Penulis: Joyal Bennison J. (Product Consultant, ManageEngine)
Seiring dengan upaya-upaya pengendalian wabah COVID-19 yang terus berlanjut, Indonesia mulai mengendurkan pembatasan-pembatasan dan membuka kembali dunia usaha sejak awal Juni. Sebagian perusahaan mengijinkan karyawan kembali ke tempat kerja, tentunya dengan tetap mewajibkan penggunaan masker dan pelaksanaan protokol-protokol pembatasan sosial, seperti kapasitas ruangan yang dibatasi hanya sampai setengah.
Meskipun berada di tempat kerja setelah PSBB jangka panjang bisa menanamkan rasa lega dan normal bagi karyawan, hal ini bisa menciptakan bom waktu bagi karyawan karena seluruh perangkat yang tidak terlindungi selama karantina, atau bahkan terinfeksi malware, kembali terhubung ke jaringan perusahaan. Koneksi internet tidak aman, tidak adanya keamanan perimeter, dan ketidakmampuan untuk mengimplementasikan kendali-kendali keamanan yang efektif, menjadikan endpoint jarak jauh sebuah tempat berkembang biak untuk aneka ancaman.
Pemilik perusahaan, selain merencanakan langkah-langkah keselamatan untuk mengatur tempat kerja yang sehat bagi para karyawan yang kembali bekerja, seharusnya melakukan evaluasi ulang berbagai pengenduran yang diterapkan untuk memudahkan kerja jarak jauh. Terkait hal itu, kami telah membuat sebuah daftar praktik-praktik keamanan siber untuk memperbaiki celah-celah keamanan yang dihasilkan dari kerja jarak jauh. Berikut daftarnya.
Membatasi Hak-hak Istimewa ke Aplikasi-aplikasi Spesifik
Forrester memperkirakan 80% kebocoran data terkait dengan kredensial hak istimewa yang sudah terkompromi. Untuk mencegah worm yang ada di dalam para komputer terkompromi dalam melakukan eksekusi dengan hak istimewa admin atau menyebar ke seluruh jaringan ketika karyawan kembali bekerja, langkah pertama adalah menetapkan hak istimewa paling rendah bagi seluruh pengguna. Anda harus membuka hak istimewa admin hanya untuk aplikasi terpilih dengan dasar ketika diperlukan.
Amankan Perangkat-perangkat BYOD dan Kemas Data Perusahaan
Sebelum wabah COVID-19, Sebagian perusahaan menggunakan desktop sebagai workstation. Akibat PSBB yang terjadi tiba-tiba, perusahaan-perusahaan tersebut mungkin dipaksa untuk mengijinkan karyawan menggunakan laptop, perangkat mobile, atau komputer tablet milik sendiri untuk kerja jarak jauh. Ketika kembali ke kantor, karyawan-karyawan mungkin masih menggunakan perangkat-perangkat tersebut untuk bekerja.
Aktor-aktor ancaman akan bisa mengambil alih perangkat-perangkat yang tidak terlindungi, khususnya perangkat pribadi, untuk mengakses data perusahaan.
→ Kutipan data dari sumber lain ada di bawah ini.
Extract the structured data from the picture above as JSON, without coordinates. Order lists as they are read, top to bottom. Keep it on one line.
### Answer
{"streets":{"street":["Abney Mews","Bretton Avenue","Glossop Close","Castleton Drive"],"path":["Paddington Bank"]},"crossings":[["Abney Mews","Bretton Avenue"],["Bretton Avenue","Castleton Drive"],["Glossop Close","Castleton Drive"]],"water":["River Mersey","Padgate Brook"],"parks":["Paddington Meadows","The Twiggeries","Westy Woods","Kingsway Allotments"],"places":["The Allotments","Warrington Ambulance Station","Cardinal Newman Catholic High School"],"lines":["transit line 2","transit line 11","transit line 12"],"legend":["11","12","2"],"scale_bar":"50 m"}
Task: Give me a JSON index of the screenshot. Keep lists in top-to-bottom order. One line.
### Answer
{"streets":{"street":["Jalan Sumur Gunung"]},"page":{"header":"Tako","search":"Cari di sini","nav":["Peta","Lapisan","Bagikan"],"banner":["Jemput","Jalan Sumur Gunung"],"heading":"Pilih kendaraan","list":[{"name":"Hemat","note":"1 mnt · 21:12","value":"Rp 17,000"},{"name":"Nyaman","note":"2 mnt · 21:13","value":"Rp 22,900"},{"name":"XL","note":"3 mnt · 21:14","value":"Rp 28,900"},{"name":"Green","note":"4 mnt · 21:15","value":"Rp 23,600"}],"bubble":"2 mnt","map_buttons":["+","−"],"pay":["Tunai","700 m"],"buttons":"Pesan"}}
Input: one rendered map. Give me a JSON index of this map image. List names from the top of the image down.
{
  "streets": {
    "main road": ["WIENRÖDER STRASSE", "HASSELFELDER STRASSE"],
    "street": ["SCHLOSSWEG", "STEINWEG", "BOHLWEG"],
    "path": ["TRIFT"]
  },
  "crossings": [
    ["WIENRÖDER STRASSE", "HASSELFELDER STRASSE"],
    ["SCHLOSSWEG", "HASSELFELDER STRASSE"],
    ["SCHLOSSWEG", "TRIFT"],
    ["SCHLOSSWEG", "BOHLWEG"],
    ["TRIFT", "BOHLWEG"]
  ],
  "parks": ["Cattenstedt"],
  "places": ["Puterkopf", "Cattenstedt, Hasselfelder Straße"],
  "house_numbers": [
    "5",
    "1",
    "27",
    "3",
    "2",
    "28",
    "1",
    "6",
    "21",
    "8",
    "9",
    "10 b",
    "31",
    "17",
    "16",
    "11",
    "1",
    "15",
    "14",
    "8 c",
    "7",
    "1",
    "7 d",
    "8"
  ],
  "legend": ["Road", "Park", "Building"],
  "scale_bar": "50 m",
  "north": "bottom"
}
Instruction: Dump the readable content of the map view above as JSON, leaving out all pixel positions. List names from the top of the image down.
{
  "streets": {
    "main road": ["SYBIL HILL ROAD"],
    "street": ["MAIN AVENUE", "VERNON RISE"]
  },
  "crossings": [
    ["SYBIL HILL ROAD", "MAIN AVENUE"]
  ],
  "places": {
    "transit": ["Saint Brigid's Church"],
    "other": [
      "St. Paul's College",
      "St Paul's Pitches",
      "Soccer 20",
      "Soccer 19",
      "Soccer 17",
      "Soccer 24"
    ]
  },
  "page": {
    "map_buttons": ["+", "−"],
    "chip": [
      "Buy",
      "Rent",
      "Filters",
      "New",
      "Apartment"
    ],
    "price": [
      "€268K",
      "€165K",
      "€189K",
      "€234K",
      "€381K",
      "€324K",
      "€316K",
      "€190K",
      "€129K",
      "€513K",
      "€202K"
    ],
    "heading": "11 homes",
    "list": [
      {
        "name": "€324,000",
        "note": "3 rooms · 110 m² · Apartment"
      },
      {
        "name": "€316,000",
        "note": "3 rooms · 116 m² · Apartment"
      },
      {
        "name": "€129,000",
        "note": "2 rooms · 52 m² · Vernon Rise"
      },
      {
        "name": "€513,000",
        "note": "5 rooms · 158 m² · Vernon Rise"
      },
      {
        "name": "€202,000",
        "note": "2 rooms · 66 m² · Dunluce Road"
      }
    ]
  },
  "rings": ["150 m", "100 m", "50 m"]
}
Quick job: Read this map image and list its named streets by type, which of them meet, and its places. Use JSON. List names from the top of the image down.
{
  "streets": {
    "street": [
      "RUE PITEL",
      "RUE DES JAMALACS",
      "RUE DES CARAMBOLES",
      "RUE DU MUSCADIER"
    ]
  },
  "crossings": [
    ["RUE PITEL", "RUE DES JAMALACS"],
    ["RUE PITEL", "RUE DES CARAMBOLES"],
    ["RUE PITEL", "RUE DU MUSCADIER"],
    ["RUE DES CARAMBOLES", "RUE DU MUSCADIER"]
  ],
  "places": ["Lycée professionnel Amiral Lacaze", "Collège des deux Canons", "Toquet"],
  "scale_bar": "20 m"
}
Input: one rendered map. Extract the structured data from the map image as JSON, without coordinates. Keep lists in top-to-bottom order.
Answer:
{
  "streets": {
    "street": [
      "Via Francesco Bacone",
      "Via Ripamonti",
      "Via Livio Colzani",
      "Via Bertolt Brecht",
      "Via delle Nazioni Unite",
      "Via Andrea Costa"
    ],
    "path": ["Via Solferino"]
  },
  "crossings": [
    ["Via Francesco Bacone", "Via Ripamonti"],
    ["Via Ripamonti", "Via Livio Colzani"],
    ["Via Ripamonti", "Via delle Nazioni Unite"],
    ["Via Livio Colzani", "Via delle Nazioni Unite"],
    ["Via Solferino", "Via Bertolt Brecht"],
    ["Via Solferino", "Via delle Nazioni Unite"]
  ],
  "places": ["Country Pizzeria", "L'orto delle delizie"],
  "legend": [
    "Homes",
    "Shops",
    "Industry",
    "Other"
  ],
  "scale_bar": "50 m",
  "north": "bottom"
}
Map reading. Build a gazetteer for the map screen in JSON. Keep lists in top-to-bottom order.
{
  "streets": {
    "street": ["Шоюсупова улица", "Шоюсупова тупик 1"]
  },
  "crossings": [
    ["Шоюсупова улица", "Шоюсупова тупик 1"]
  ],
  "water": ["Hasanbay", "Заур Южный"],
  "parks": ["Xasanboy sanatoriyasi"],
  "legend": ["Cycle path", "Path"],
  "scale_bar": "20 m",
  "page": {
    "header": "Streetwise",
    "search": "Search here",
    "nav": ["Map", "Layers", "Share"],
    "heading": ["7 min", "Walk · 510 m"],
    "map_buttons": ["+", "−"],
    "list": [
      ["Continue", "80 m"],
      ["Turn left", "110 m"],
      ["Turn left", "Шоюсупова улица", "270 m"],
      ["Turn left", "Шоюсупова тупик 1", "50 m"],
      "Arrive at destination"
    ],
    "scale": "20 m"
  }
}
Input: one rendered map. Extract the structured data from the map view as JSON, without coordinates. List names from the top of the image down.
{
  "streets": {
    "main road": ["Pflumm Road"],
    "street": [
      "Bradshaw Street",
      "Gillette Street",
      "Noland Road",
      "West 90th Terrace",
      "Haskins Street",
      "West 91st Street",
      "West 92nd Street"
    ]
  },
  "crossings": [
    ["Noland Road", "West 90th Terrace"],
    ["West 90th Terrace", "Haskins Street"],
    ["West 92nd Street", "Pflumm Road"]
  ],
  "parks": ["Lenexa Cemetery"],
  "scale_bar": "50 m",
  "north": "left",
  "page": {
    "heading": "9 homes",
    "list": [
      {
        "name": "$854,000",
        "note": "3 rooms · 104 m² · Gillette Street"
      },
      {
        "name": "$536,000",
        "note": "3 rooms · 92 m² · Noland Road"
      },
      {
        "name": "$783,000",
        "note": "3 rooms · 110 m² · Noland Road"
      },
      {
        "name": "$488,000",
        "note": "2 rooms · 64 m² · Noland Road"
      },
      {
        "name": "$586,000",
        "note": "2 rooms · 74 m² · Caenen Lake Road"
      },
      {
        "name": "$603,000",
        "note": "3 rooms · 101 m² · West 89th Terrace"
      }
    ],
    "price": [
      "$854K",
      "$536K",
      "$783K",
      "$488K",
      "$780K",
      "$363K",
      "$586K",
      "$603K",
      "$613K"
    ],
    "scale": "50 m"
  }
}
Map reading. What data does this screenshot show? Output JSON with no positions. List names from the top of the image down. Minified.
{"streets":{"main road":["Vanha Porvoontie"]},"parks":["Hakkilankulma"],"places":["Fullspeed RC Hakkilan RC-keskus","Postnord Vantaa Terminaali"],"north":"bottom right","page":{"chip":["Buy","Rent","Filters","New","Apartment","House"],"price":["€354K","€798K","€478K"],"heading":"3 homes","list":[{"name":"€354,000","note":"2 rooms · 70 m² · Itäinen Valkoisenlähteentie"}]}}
Karena data perusahaan tersimpan bersama-sama data dan aplikasi pribadi, perlu ada sebuah solusi pengelolaan perangkat mobile yang membantu mengamankan perangkat-perangkat BYOD dan mengemas data perusahaan untuk mencegah akses tidak sah ke data sensitif.
Ijinkan hanya USB dan Perangkat yang Dipercaya
Tidak bisa mengakses sumber daya perusahaan selama karantina, pengguna mungkin kemudian memilih bekerja dengan perangkat penyimpanan pribadi seperti USB, NAS, dan perangkat-perangkat bantu lainnya. Perangkat removable yang tidak dipercaya merupakan salah satu vektor utama yang digunakan untuk memasukkan malware ke sistem. Guna mencegah insiden seperti ini, Anda harus mengimplementasikan program kendali perangkat berdasarkan “Zero Trust” untuk mengijinkan hanya perangkat-perangkat sah yang bisa terhubung ke perangkat-perangkat milik perusahaan, serta mengatur batasan-batasan transfer file untuk makin mencegah masuknya berbagai malware yang bisa dieksekusi.
Atur Ulang Password dan Wajibkan Kebijakan Password Majemuk
Karena kerja jarak jauh menghilangkan batas antara perangkat untuk penggunaan kerja dan pribadi, kemungkinan besar pengguna berbagi kredensial mereka dengan keluarga dan teman. Sangat beralasan untuk mewajibkan pengguna mengatur ulang password berdasarkan kebijakan password majemuk ketika mereka kembali ke kantor.